My cousin lived in a room underneath the souk with a mattress at one end and just set up on the bare rock and the room was cool but it was also busy as it was not cut off from the souk as there were sellers in part of the room selling their stuff, and all my cousin did was sit on the bed and wait while everyone else buzzed around him, buying and selling, making their living, and there was a whole network of international students and expats and my cousin played no part in this either as he sat on his bed, cross-legged, waiting, doing nothing, and I got a taxi to one side of the town and met some of the girls and I saw how this place operated, but in the back of my mind I was waiting too, I was waiting for the day when we could be on our way, the days were ticking down, the clock was running, and I was wasting it and I was itching to be gone wherever the wind would take me.

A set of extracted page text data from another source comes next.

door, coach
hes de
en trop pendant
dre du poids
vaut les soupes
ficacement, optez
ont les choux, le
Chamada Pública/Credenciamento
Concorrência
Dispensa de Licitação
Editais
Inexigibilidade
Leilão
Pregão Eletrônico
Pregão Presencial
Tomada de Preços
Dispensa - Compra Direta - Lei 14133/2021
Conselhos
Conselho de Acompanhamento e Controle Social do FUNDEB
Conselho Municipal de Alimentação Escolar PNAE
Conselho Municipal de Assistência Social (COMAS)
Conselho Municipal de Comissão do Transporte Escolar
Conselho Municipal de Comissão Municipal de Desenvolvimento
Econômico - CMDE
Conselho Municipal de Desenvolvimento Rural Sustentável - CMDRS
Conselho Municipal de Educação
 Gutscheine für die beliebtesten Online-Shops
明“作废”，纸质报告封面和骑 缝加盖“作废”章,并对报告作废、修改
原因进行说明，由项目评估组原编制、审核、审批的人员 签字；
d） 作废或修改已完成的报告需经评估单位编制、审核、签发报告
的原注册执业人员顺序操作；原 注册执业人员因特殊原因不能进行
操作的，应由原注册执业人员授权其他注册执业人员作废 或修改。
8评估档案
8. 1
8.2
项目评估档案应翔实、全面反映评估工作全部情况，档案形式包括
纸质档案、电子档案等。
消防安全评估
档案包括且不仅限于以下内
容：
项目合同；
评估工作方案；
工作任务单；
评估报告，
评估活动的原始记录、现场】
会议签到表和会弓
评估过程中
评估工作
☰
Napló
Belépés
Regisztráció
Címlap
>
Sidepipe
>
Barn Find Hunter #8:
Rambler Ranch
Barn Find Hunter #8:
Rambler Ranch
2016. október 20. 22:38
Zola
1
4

And perhaps I was waiting for a sign, but the sign never came, and as I came back from one of my forays back into my cousin’s rock room, I thought this might be the time, and I said to him it was time to go now, now was the time, and without even a moment’s pause or anything he just said to me ‘no’, no he wasn’t coming, he couldn’t come after all and I looked at my cousin and I remembered all those times when we were young, all the times when he had just refused, got his own way, when he had just left me in the lurch, all those times I had let him do it, and though I’d become much more independent since, he was still doing it, just backing out, breaking promises, but it was the sheer laxness of it which irked, the impression that he had no idea what he was doing ever, the sheer headlessness of it, the impression I got of such weakness and lack of resolve, and the discomfort of his apology, and the way he looked away when he told me, the way I could see he was so disconnected from himself, from his surroundings, the way he had always been so oblivious and mute, and then my judgment at his laziness, the way some people are just so lazy and prefer sitting in their room and I had wasted five days in Morocco, five days I could have been elsewhere on my travels, five days I would never get back because of my cousin.